On December 18, 2013, the Company repaid the remaining principal balance with accrued interest and fees of $360.0 million outstanding under its credit agreement dated as of October 26, 2011, then terminated the agreement in its entirety.

On November 20, 2013, the Company priced a tender offer and consent solicitation in regard to the 2.95% Notes which were issued pursuant to the indenture dated as of May 16, 2013. The total tender consideration was $578.3 million. On December 26, 2013 notice was given to holders that the remaining notes not duly tendered would be redeemed on December 27, 2013 at a redemption price of par plus accrued interest. On December 27, 2013, the redemption was completed for a total payment of $28.5 million. Upon completion of the redemption, the indenture was terminated.

On December 23, 2013, the Company completed the prepayment of all obligations under its private placement senior notes (the "Notes"). All of the Notes were outstanding under the master note purchase agreement dated May 29, 2008 with various institutional investors (the "Note Agreement"). The terms of the Note Agreement provided for prepayment at any time at the Company's option together with applicable make-whole premiums and accrued interest, which totaled $1.1 billion. Upon completion of the prepayment, the Note Agreement was terminated.
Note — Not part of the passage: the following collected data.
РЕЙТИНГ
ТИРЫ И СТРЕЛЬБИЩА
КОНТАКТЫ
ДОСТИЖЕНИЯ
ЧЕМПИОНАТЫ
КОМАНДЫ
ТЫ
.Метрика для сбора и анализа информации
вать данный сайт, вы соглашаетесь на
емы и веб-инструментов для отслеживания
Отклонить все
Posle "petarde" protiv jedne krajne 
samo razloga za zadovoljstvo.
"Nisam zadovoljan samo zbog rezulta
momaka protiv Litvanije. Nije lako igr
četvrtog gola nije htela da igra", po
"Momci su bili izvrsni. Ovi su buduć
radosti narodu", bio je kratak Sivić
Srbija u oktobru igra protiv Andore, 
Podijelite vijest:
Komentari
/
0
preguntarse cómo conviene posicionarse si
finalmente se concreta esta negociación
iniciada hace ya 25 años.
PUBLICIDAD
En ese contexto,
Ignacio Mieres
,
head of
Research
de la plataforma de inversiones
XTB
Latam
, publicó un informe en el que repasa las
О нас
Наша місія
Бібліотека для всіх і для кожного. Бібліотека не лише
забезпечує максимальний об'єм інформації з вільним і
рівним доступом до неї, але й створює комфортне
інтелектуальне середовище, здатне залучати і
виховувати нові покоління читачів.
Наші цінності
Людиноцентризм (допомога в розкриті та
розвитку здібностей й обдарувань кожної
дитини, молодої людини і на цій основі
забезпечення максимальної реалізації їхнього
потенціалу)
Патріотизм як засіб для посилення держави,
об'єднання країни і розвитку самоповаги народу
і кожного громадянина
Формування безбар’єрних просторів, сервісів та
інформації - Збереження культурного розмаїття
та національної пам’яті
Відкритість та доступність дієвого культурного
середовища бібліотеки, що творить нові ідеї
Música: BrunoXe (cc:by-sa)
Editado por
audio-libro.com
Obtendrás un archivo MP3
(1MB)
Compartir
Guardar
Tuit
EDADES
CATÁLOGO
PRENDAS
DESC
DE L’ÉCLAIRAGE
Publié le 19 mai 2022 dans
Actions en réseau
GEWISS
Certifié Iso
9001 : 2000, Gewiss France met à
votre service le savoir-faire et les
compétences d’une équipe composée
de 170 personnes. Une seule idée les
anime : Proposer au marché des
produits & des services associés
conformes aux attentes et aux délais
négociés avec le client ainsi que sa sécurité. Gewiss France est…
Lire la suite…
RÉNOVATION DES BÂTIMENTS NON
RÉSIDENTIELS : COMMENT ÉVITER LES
As a result of the debt retirements, the Company recorded a loss of $165.8 million during the second quarter of fiscal 2014 as follows (in millions):
Make-whole payments
 
$
133.5

Write-off of financing fees on Bridge Credit Agreements
 
19.0

Write-off of deferred financing fees
 
10.5

Write-off of unamortized discount
 
2.8

Total loss on extinguishment of debt
 
$
165.8


Accounts Receivable Securitization

The Company has a $200.0 million accounts receivable securitization program, which expires in June 2015. Under the terms of the securitization program, subsidiaries can sell certain eligible trade accounts receivables to a wholly owned bankruptcy-remote special purpose entity, Perrigo Receivables, LLC. There were no borrowings outstanding under the securitization program at December 27, 2014 or June 28, 2014.